How to count number of occurred exceptions and print it?

Question

I'm trying to do something. I want to open multiple files and count the words in it for example, but I want to know how many of files couldn't be open.

Its what I tried:

i = 0
def word_count(file_name):
    try:
        with open(file_name) as f:
            content = f.read()
    except FileNotFoundError:
        pass
        i = 0
        i += 1
    else:
        words = content.split()
        word_count = len(words)
        print(f'file {file_name} has {word_count} words.')


file_name = ['data1.txt','a.txt','data2w.txt','b.txt','data3w.txt','data4w.txt']
for names in file_name:
    word_count(names)
print(len(file_name) - i , 'files weren\'t found')
print (i)

So, I get this error:

runfile('D:/~/my')
file data1.txt has 13 words.
file data2w.txt has 24 words.
file data3w.txt has 21 words.
file data4w.txt has 108 words.
Traceback (most recent call last):

  File "D:\~\my\readtrydeffunc.py", line 27, in <module>
    print(len(file_name) - i , 'files weren\'t found')

NameError: name 'i' is not defined

I tried something else also, but I think I don't understand the meaning of scopes well. I think its because i is assigned out of except scope, but when I assign i = 0 in except scope, I can't print it at the end, because it will be destroyed after execution.

Answer 1

Yes, you're on the right track. You need to define and increment i outside the function, or pass the value through the function, increment, and return the new value. Defining i outside the function is more common, and more Pythonic.

def count_words(file_name):
    with open(file_name) as f:
        content = f.read()
    words = content.split()
    word_count = len(words)
    #print(f'file {file_name} has {word_count} words.')
    return word_count


file_name = ['data1.txt','a.txt','data2w.txt','b.txt','data3w.txt','data4w.txt']

i = 0
for names in file_name:
    try:
        result = count_words(names)
    except FileNotFoundError:
        i += 1

print(i, 'files weren\'t found')

Answer 2

I would recommend breaking this into 2 functions; One to handle the word counting and a second to control the flow of the script.
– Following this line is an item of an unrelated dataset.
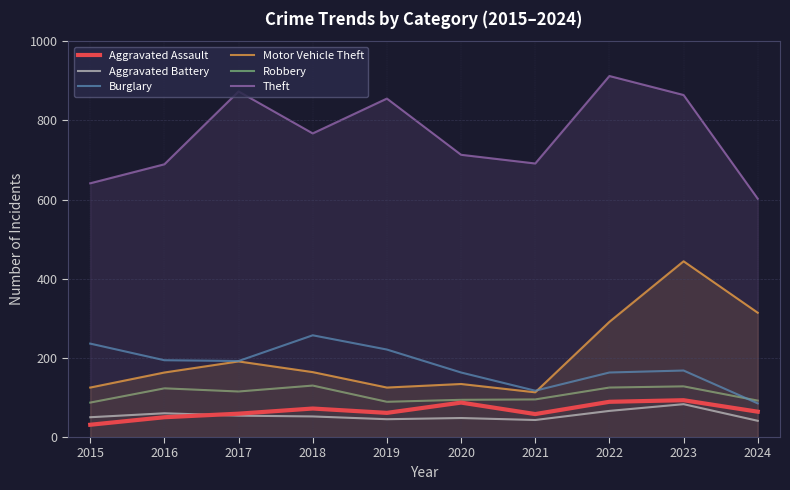

What is the minimum value shown in the chart?

31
The control one should handle any errors that arise as well as handle and the feedback from said errors.

def word_count(file_name):
    with open(file_name) as f:
        content = f.read()
        words = content.split()
        word_count = len(words)
        print(f'file {file_name} has {word_count} words.')

def file_parser(files):
    i = 0
    for file in files:
        try:
            word_count(file)
        except FileNotFoundError:
            i+=1
    if i > 0:
        print(f'{i} files were not found')

file_names = ['data1.txt','a.txt','data2w.txt','b.txt','data3w.txt','data4w.txt']
file_parser(file_names)

Answer 3

While refactoring your code to not use global variables should be the preferred approach (see edit for a possible refactoring), the minimal modification to get your code running is to remove pass and i = 0 within the except clause, and ask i to be used globally inside your function:

def word_count(file_name):
    global i  # use a `i` variable defined globally
    try:
        with open(file_name) as f:
            content = f.read()
    except FileNotFoundError:
        i += 1  # increment `i` when the file is not found
    else:
        words = content.split()
        word_count = len(words)
        print(f'file {file_name} has {word_count} words.')


i = 0
file_name = ['data1.txt','a.txt','data2w.txt','b.txt','data3w.txt','data4w.txt']
for names in file_name:
    word_count(names)
print(i, 'files weren\'t found')

Note that i will contain the number of files not found.

---

EDIT

A reasonably refactored code could look something like:

def word_count(filepath):
    result = 0
    with open(filepath) as file_obj:
        for line in file_obj:
            result += len(line.split())
    return result


def process_files(filepaths):
    result = {}
    num_missing = 0
    for filepath in filepaths:
        try:
            num_words = word_count(filepath)
        except FileNotFoundError:
            num_missing += 1
        else:
            result[filepath] = num_words
    return result, num_missing


filenames = [
    'data1.txt', 'a.txt', 'data2w.txt', 'b.txt', 'data3w.txt', 'data4w.txt']
wordcounts, num_missing = process_files(filenames)
for filepath, num_words in wordcounts.items():
    print(f'File {filepath} has {num_words} words.')
print(f'{i} files weren\'t found')

Notes:

• the word_count() function now only does one thing: word counting. This is done on a line by line basis to better handle potentially long files, which could fill the memory if loaded at once.
• the process_files() function extract the essential information and stores them in a dict
• all the printing of the results is done in one place, and could be easily wrapped up in a main() function.
• num_missing (formerly i, circa) is now a local variable.

Finally note that while explicitly counting the number of exception is one way, the other being just getting this information by subtracting the number of elements in result from the number of input filepaths. This could be done anywhere, there is no need to do this in process_files().